**What the task asks**
Locate each line in the rows below that contains the word "kidney", treating uppercase and lowercase as different, and copy every such line in full.

**Input material**
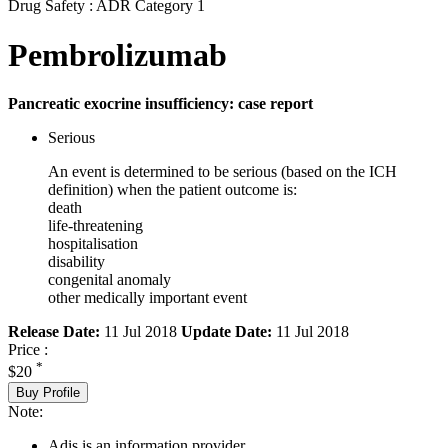
Drug Safety : ADR Category 1
Pembrolizumab
Pancreatic exocrine insufficiency: case report
Serious
An event is determined to be serious (based on the ICH
definition) when the patient outcome is:
death
life-threatening
hospitalisation
disability
congenital anomaly
other medically important event
Release Date:
11 Jul 2018
Update Date:
11 Jul 2018
Price :
*
$20
Buy Profile
Note:
Adis is an information provider.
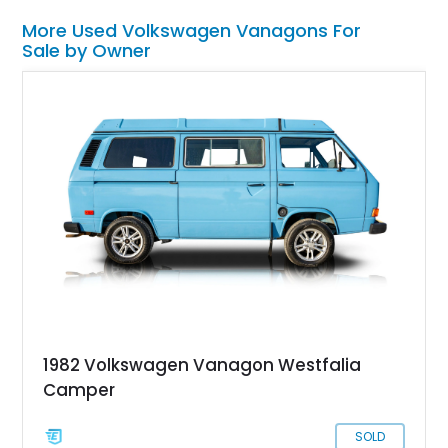
More Used Volkswagen Vanagons For
Sale by Owner
1982 Volkswagen Vanagon Westfalia
Camper
SOLD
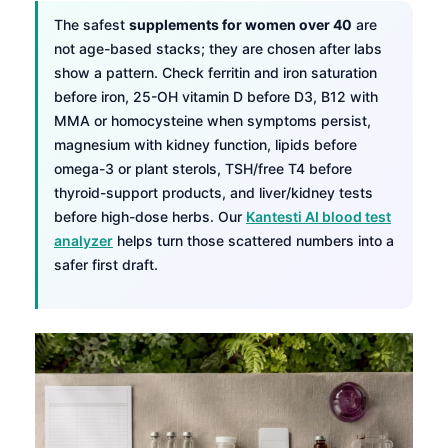
The safest
supplements for women over 40
are
not age-based stacks; they are chosen after labs
show a pattern. Check ferritin and iron saturation
before iron, 25-OH vitamin D before D3, B12 with
MMA or homocysteine when symptoms persist,
magnesium with kidney function, lipids before
omega-3 or plant sterols, TSH/free T4 before
thyroid-support products, and liver/kidney tests
before high-dose herbs. Our
Kantesti AI blood test
analyzer
helps turn those scattered numbers into a
safer first draft.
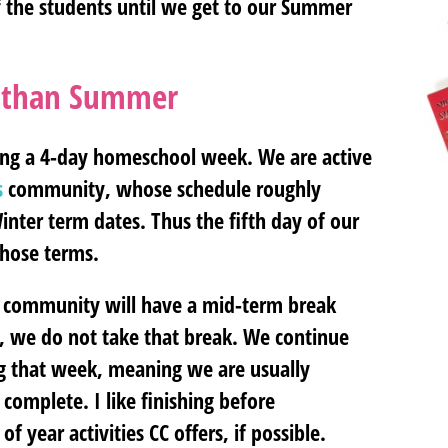
of the students until we get to our Summer
nt than Summer
long a 4-day homeschool week. We are active
s
community, whose schedule roughly
inter term dates. Thus the fifth day of our
hose terms.
ons community will have a mid-term break
r, we do not take that break. We continue
g that week, meaning we are usually
complete. I like finishing before
 year activities CC offers, if possible.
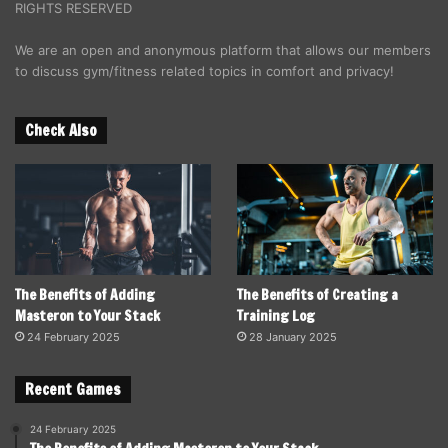
RIGHTS RESERVED
We are an open and anonymous platform that allows our members
to discuss gym/fitness related topics in comfort and privacy!
Check Also
The Benefits of Adding
The Benefits of Creating a
Masteron to Your Stack
Training Log
24 February 2025
28 January 2025
Recent Games
24 February 2025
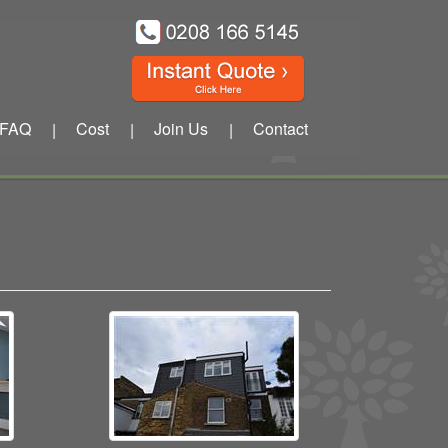
FAQ
Cost
Join Us
Contact
|
|
|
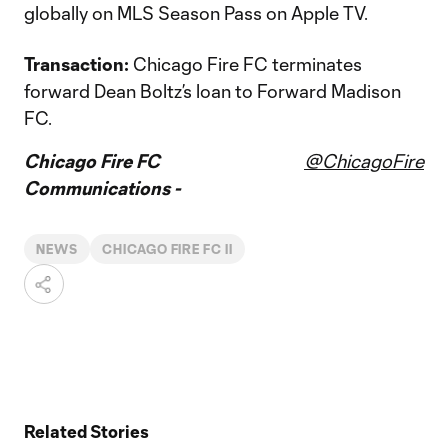
globally on MLS Season Pass on Apple TV.
Transaction:
Chicago Fire FC terminates
forward Dean Boltz’s loan to Forward Madison
FC.
Chicago Fire FC
@ChicagoFire
Communications -
NEWS
CHICAGO FIRE FC II
Related Stories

**Response to the task**
magnesium with kidney function, lipids before
thyroid-support products, and liver/kidney tests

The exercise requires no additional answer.